Crème Brûlée is one of my favourite recipes to use up egg yolks. (You need the whites to make macarons, in case this is your first time popping in.) Like Amélie Poulain, cracking through the carmelised sugar is one of life’s incredible thrills. Living dangerously, eh? As one of my favourite macarons is chocolate and exotic fruits (see page 89 of the book), I’ve been dying to try the sensation in a crème brûlée.
The classic recipe is on page 124 of the book but I’ve adapted it here to cope with the passionfruit juice and chocolate, cutting back on cream. I strained the seeds from the passionfruits but there’s no need if you prefer the extra crunch. Adding milk chocolate did not make it pretty for the photos, but this is from another planet. The red planet. Grrrrr.
Passionfruit Milk Chocolate Crème Brûlée
Preparation Time: 15 minutes
Cooking Time: 1 hour
Chilling Time: 2 hours
8 egg yolks
80g caster sugar
400ml (13.5 US fl oz) cream
120g milk chocolate
4 tbsps brown sugar for caramelising
- Preheat oven to 110°C.
- Remove the pulp from the passionfruits and using the back of big spoon, press the pulp through a sieve to remove the seeds.
- Mix yolks and sugar until creamy, then whisk in the passionfruit pulp. Gently heat the cream and milk chocolate in a pan until warm and the chocolate has melted (don’t boil.) Pour over the egg mixture and mix thoroughly.

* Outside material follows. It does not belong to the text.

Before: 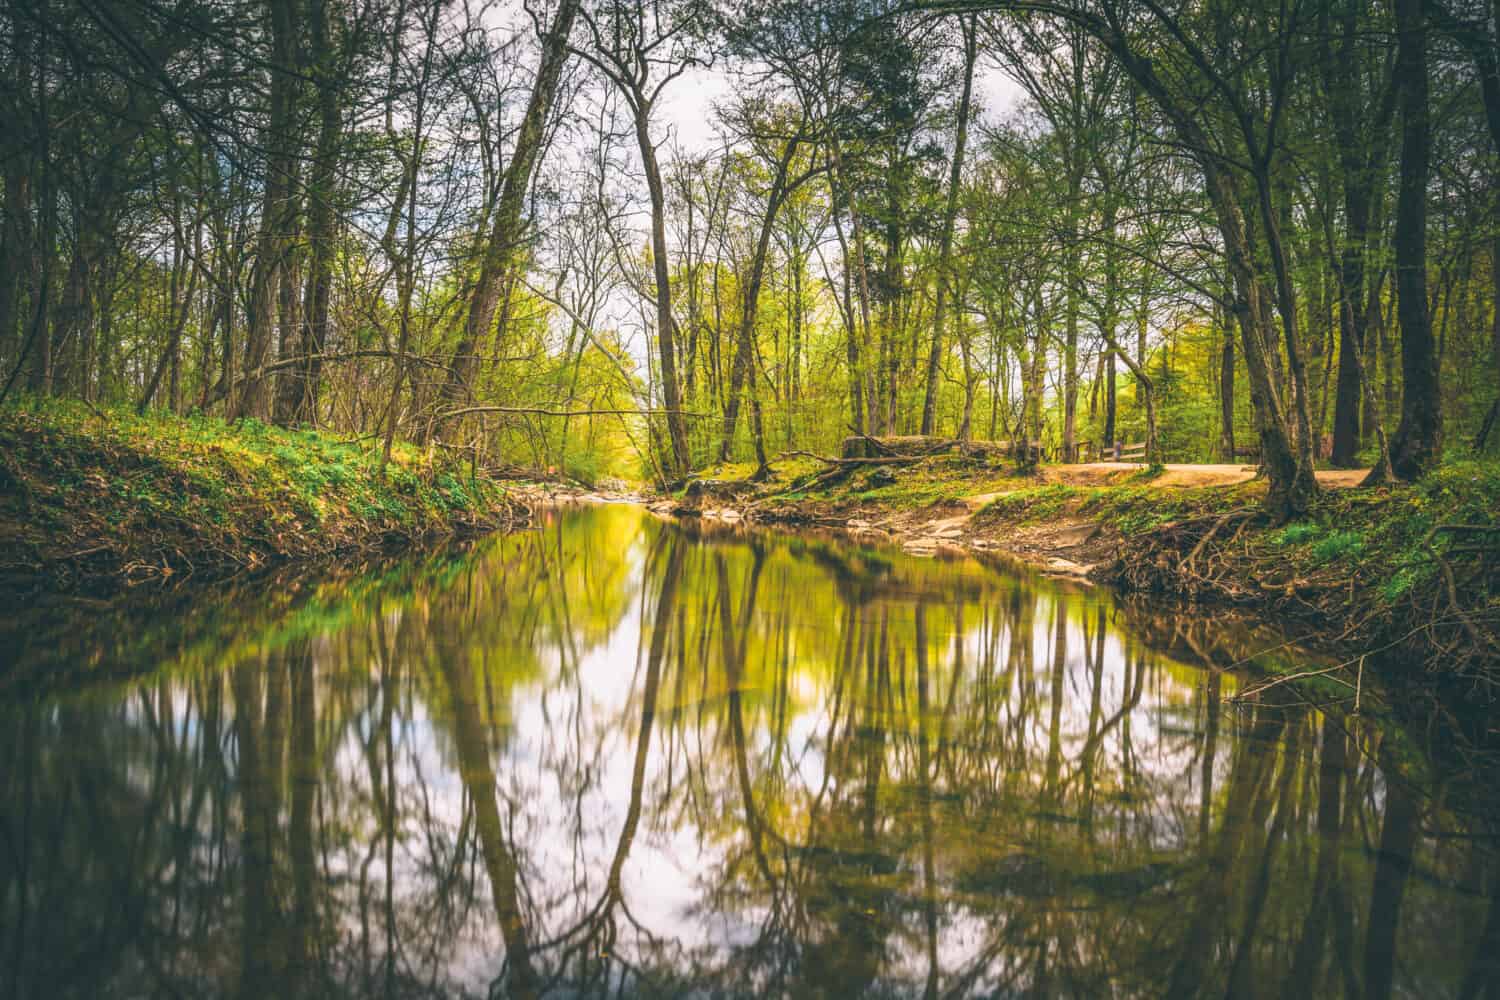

- Pour into individual ramekins and place in a bain-marie (a roasting tray filled halfway up with water will suffice) in the oven for about one hour. Leave them to cool, then chill for 2 hours in the fridge.
- Before serving, dust with the brown sugar then caramelise them quickly with a blowtorch or under a hot grill.
To finish off, I tried another version by omitting the milk chocolate in the passionfruit cream. Instead, plop in a lump of dark chocolate just before putting each ramekin in the oven. The result? A surprising, oozing, chocolatey black hole for your guests to float into the Milky Way.
Let’s take that one again but back down to Earth’s angle. Who also loves cracking the caramel with the spoon?
A delicious passion fruit and milk chocolate twist to the classic French dessert, Crème Brûlée
- 8 egg yolks
- 80 g caster sugar (superfine)
- 4 passion fruits
- 400 ml (13.5 US fl oz) whipping cream
- 4 tbsp brown sugar (Cassonade) for caramelising
Preheat oven to 110°C. Remove the pulp from the passion fruits and using the back of big spoon, press the pulp through a sieve to remove the seeds.
Passionfruit Crème Brûlée with a chocolate centre: omit the milk chocolate in the passionfruit cream. Instead, plop in a lump of dark chocolate just before putting each ramekin in the oven. The result? A surprising, oozing, chocolatey black hole for your guests to float into the Milky Way.